Version: Apr 13, 1999


Rob Lomas

The short arm

 

 

Rob Lomas has named his second, and typically simple, player Madi for his youngest daughter Madeline. It has a standard straight tone arm which has been lengthened to a pivot-to-stylus distance of some 38 centimeters and fitted with a straight shell. The cartridge is a Stanton 500 with a Lomas 76µ sapphire stylus that he uses for all kinds of cylinders, although 150µ styli are available as well.
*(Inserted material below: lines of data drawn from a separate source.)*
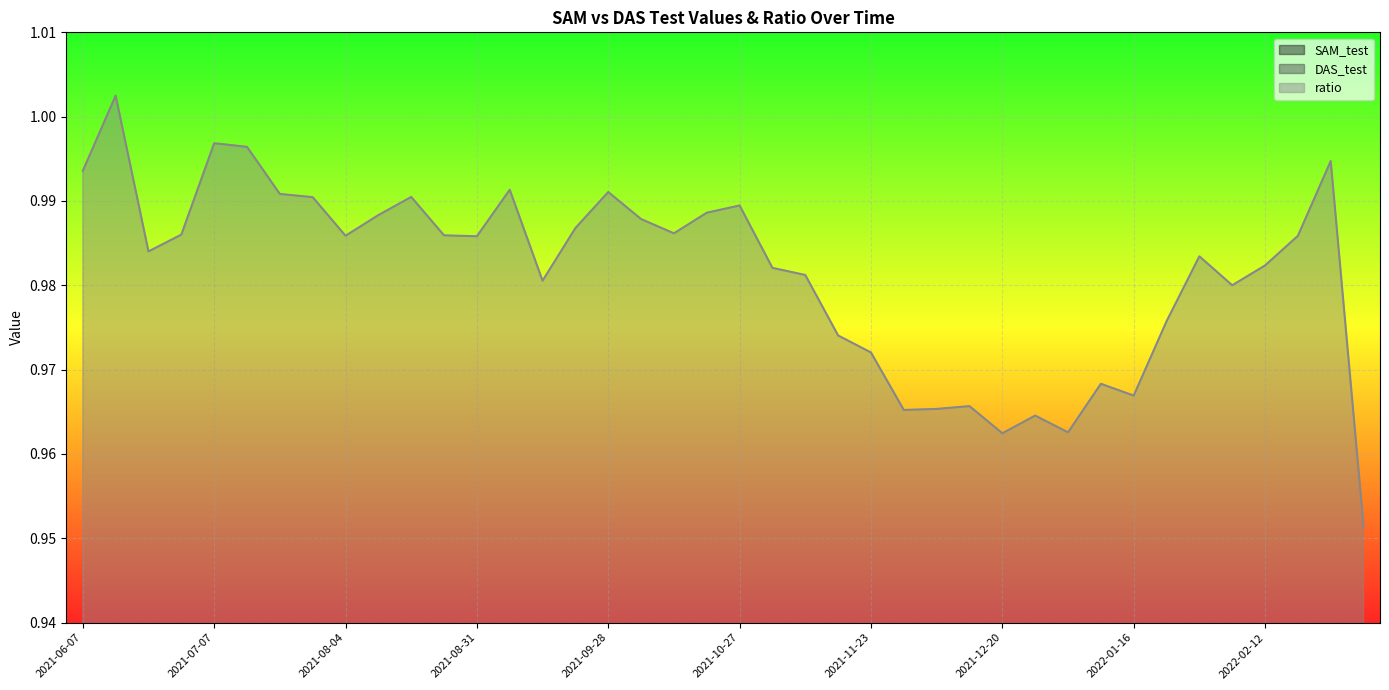

Is it true that ratio equals 0.4 at 2021-11-30?

False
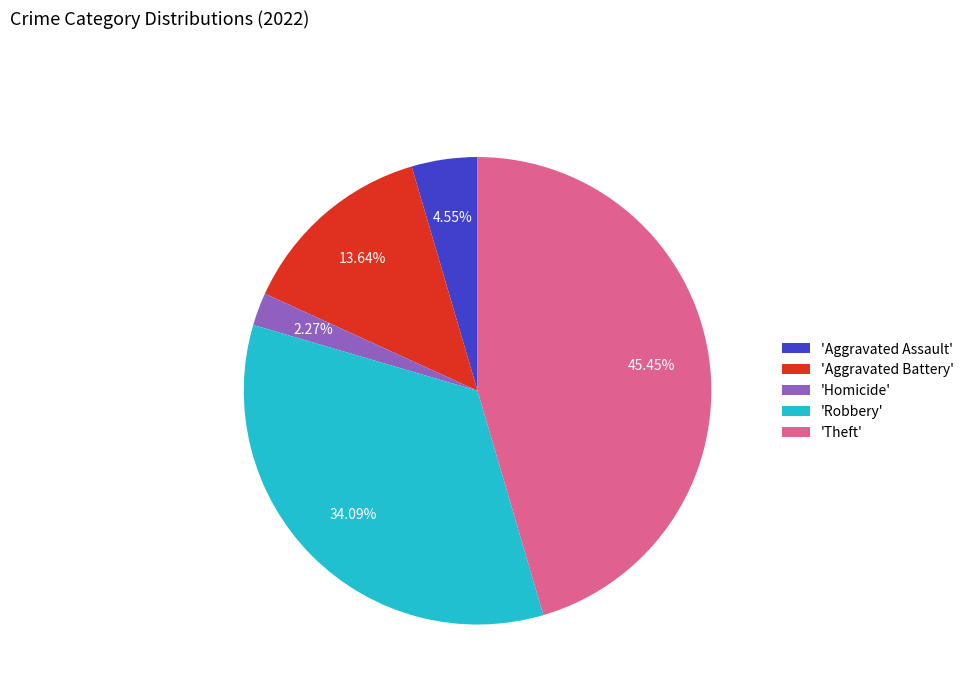

Is 'Homicide' the majority of the pie?

No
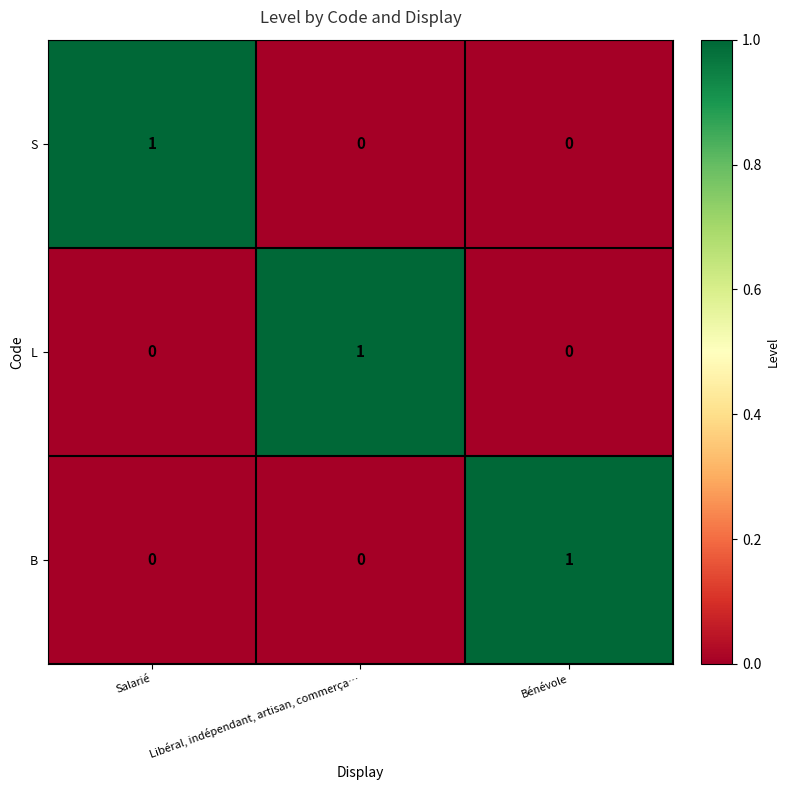

Is the value of L at Libéral, indépendant, artisan, commerça… greater than the value of B at Libéral, indépendant, artisan, commerça…?

Yes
The mandrel is machined from solid aluminium to a tolerance better than 0.02 mm and press-fit onto the 12.5 mm shaft at 700 kilograms pressure. Thus the mandrel cannot be changed, so if you want to play larger size cylinders you would have to resort to slip-on mandrels. The tone arm can be raised to accomodate the larger cylinders.

The belt drive with an asynchronous motor has four fixed speeds (160, 144, 120, 80 rpm) and variable speed as well. All switches are on the left side of the box the tone arm sits on.

In the player there is a Lomas-designed preamplifier included, with a 220 Hz rumble filter that works at all times and a switchable low pass filter (3200 Hz, 18 dB rolloff) intended for playing cylinders for enjoyment. For transfer work, that filter can be bypassed to get the full signal.

Rob Lomas says the arm has been tracking well on all types of cylinders (brown wax, black wax 2 and 4 minute, Lamberts, Blue Amberols etc.), but that Indestructibles do not track well except at half speed. For badly misshapen cylinders, he recommends using his ACT unit, which has a very short, spring loaded tone arm and quicker reactions. Rumble from uneven or excentric cylinders seems to be more of a problem than with the ACT, but the noise from the drive mechanism that can easily be transmitted through the ACT's carrier eye does not appear in the Madi.

If there is interest in the Madi player, Rob Lomas intends to sell a maximum of eight units, as he doesn't have parts for more. The price is US$ 595.